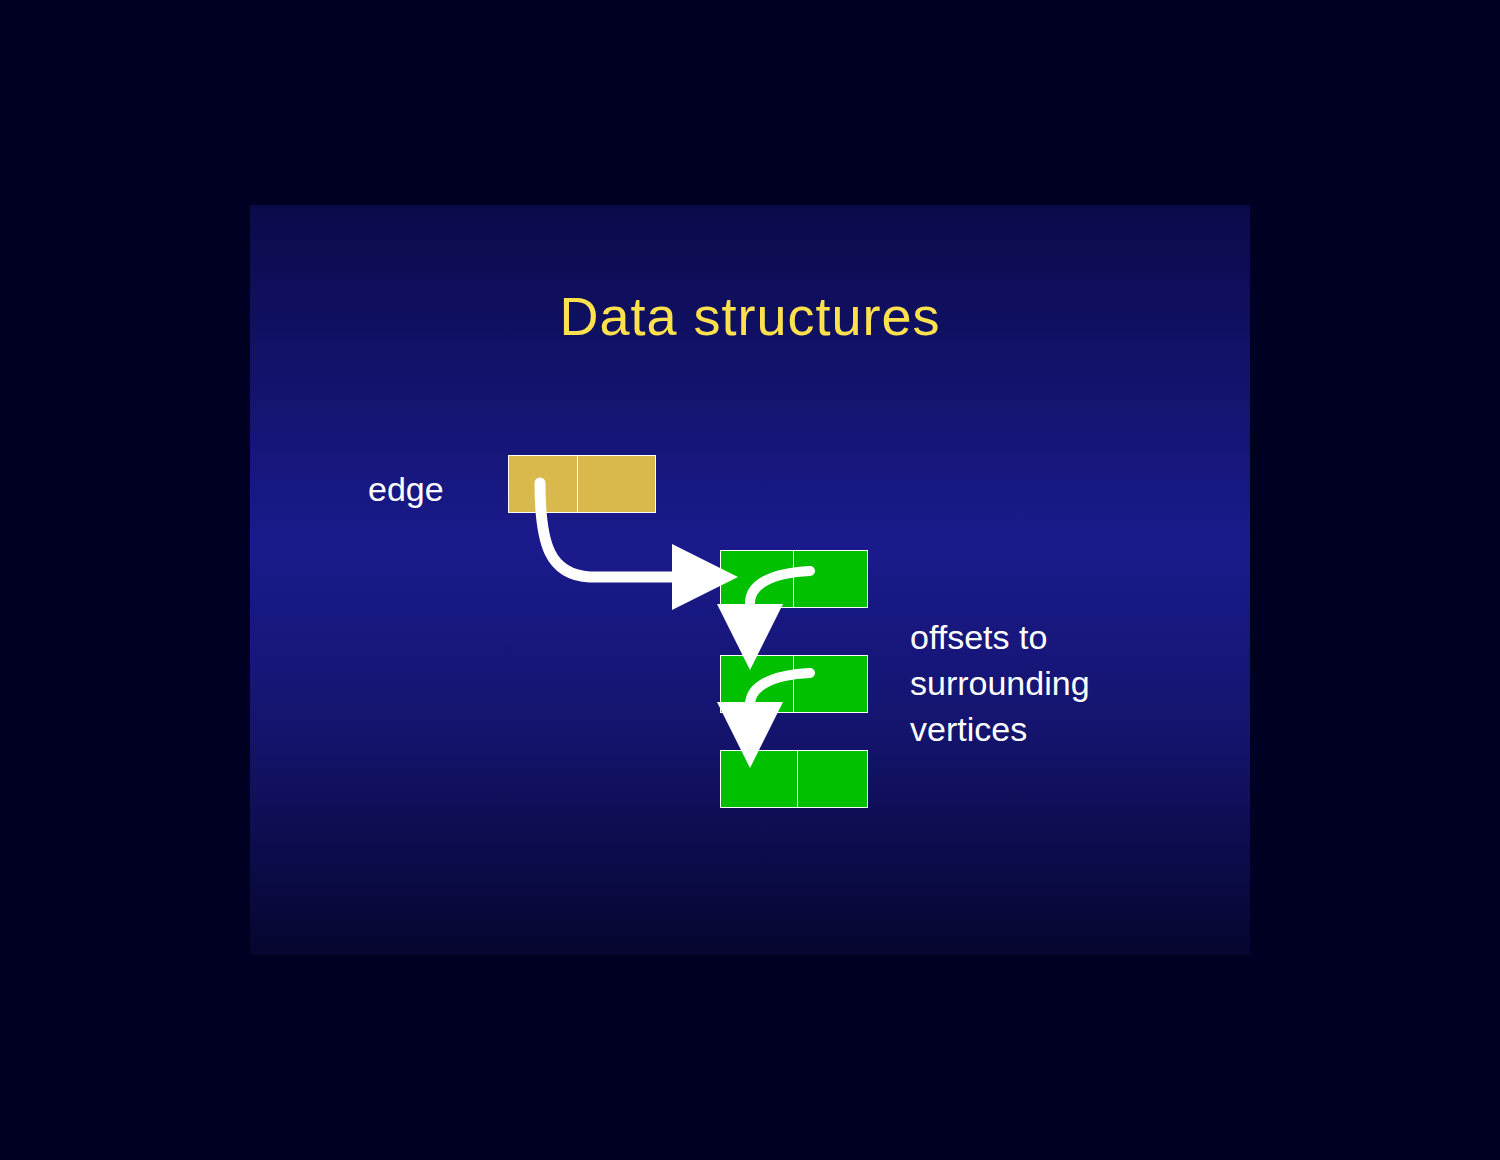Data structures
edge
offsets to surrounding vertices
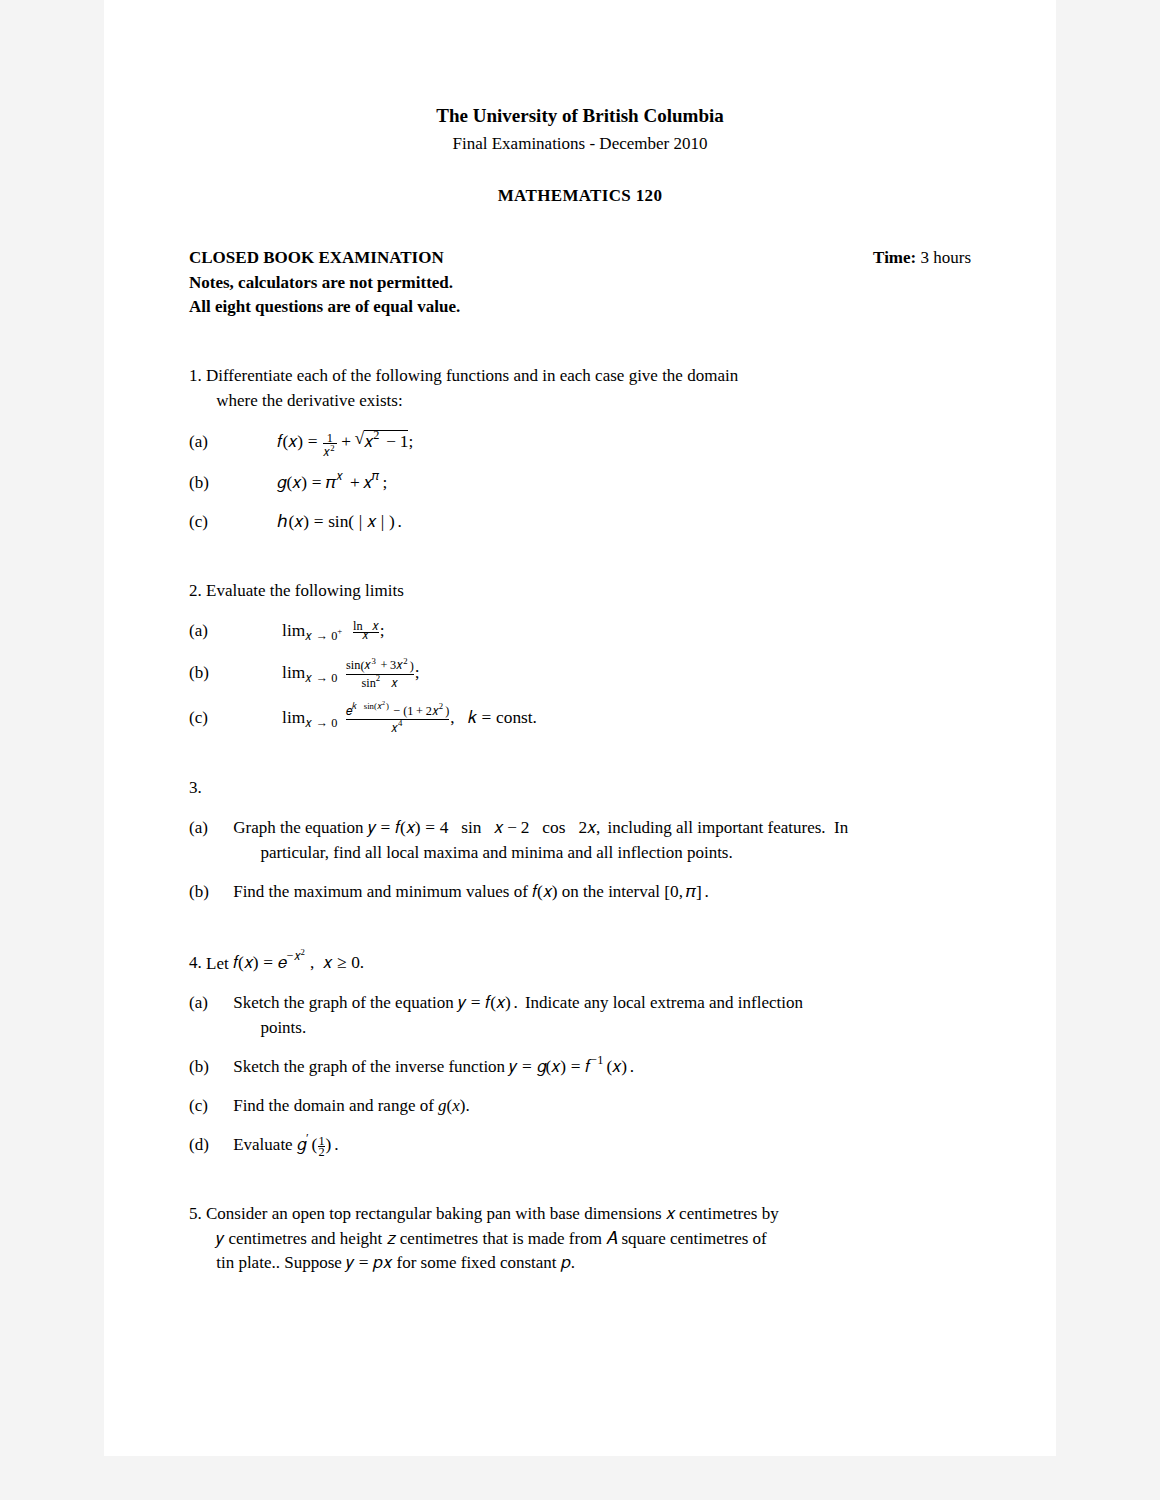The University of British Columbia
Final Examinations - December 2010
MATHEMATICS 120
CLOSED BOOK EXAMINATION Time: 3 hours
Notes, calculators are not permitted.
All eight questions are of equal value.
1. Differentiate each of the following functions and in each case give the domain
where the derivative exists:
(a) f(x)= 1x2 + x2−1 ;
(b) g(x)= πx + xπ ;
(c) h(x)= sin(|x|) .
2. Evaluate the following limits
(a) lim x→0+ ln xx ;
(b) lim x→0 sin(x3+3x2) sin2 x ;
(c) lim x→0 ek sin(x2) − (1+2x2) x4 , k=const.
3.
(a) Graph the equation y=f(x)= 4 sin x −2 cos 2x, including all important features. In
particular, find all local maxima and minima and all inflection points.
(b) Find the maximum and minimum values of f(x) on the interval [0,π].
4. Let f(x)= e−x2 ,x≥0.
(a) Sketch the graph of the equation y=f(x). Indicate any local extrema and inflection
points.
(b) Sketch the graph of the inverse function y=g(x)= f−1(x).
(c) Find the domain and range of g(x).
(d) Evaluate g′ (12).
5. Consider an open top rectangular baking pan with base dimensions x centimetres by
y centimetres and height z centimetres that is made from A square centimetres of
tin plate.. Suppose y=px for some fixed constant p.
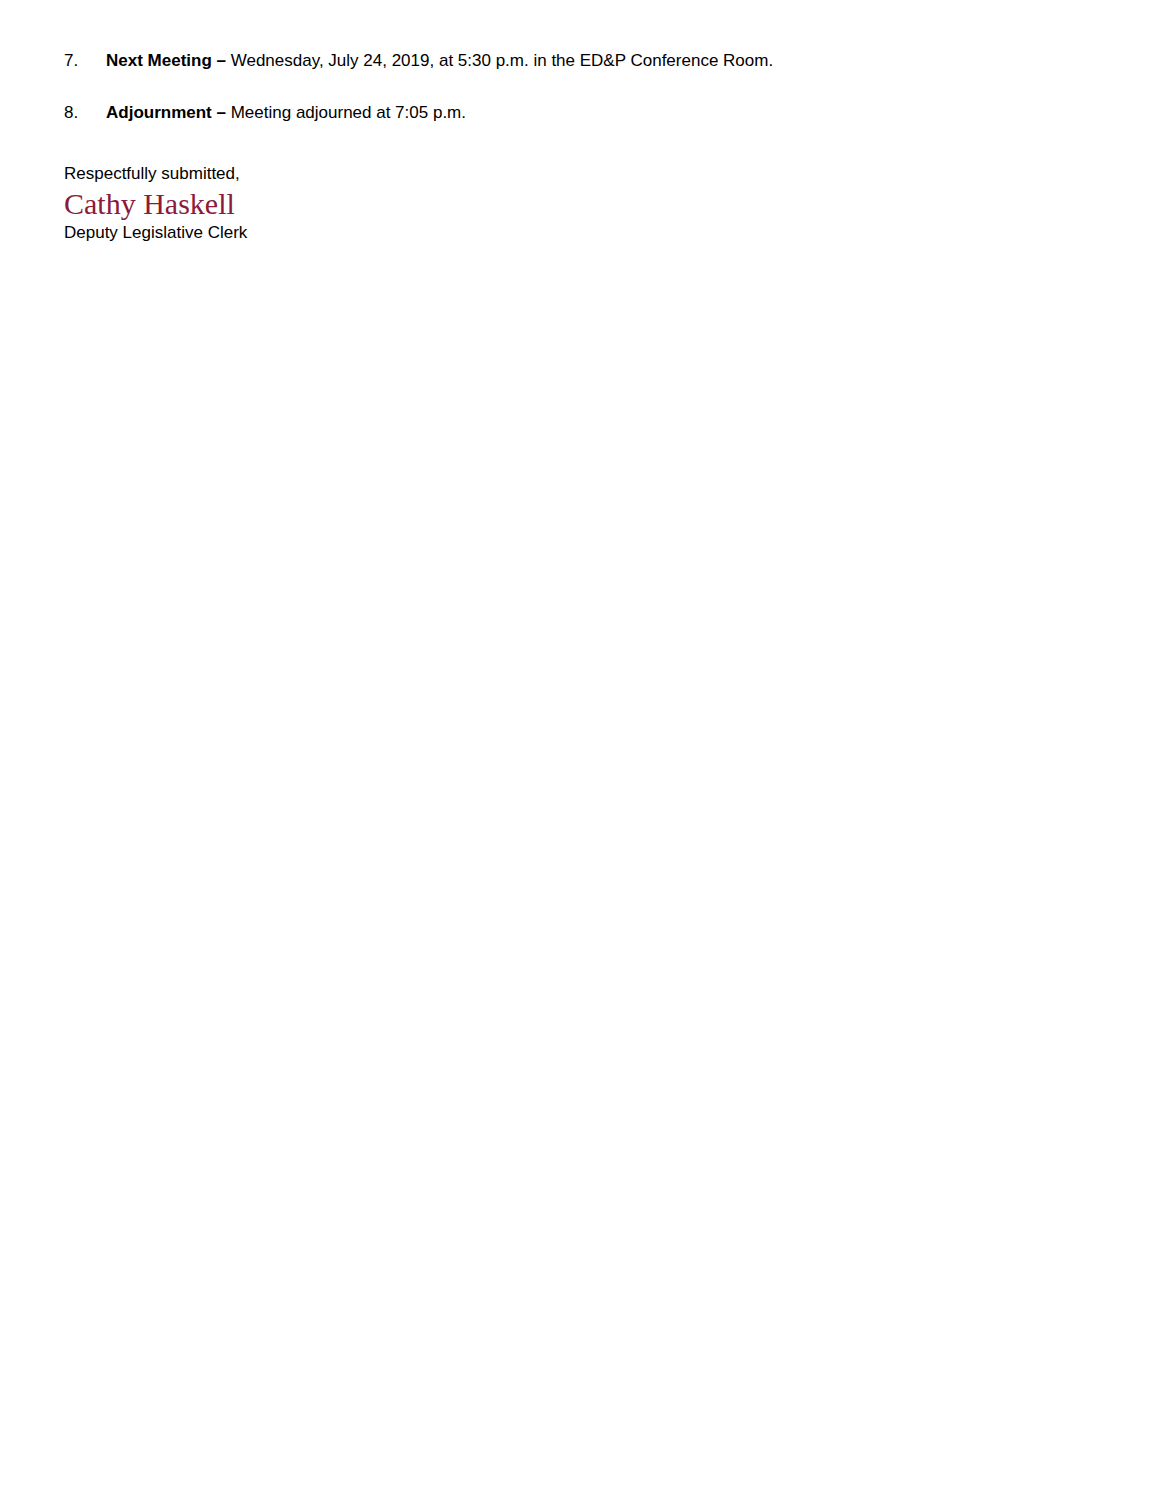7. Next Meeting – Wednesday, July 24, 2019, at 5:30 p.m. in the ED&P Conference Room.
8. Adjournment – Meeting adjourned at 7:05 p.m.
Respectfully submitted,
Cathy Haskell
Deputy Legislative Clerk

● **TASK REQUIREMENTS**:
Omit pictures and output the listing exactly.

● **ANSWER SPACE**:
Data structures
edge
offsets to surrounding vertices
The University of British Columbia
Final Examinations - December 2010
MATHEMATICS 120
CLOSED BOOK EXAMINATION Time: 3 hours
Notes, calculators are not permitted.
All eight questions are of equal value.
1. Differentiate each of the following functions and in each case give the domain
where the derivative exists:
(a) f(x)= 1x2 + x2−1 ;
(b) g(x)= πx + xπ ;
(c) h(x)= sin(|x|) .
2. Evaluate the following limits
(a) lim x→0+ ln xx ;
(b) lim x→0 sin(x3+3x2) sin2 x ;
(c) lim x→0 ek sin(x2) − (1+2x2) x4 , k=const.
3.
(a) Graph the equation y=f(x)= 4 sin x −2 cos 2x, including all important features. In
particular, find all local maxima and minima and all inflection points.
(b) Find the maximum and minimum values of f(x) on the interval [0,π].
4. Let f(x)= e−x2 ,x≥0.
(a) Sketch the graph of the equation y=f(x). Indicate any local extrema and inflection
points.
(b) Sketch the graph of the inverse function y=g(x)= f−1(x).
(c) Find the domain and range of g(x).
(d) Evaluate g′ (12).
5. Consider an open top rectangular baking pan with base dimensions x centimetres by
y centimetres and height z centimetres that is made from A square centimetres of
tin plate.. Suppose y=px for some fixed constant p.
7. Next Meeting – Wednesday, July 24, 2019, at 5:30 p.m. in the ED&P Conference Room.
8. Adjournment – Meeting adjourned at 7:05 p.m.
Respectfully submitted,
Cathy Haskell
Deputy Legislative Clerk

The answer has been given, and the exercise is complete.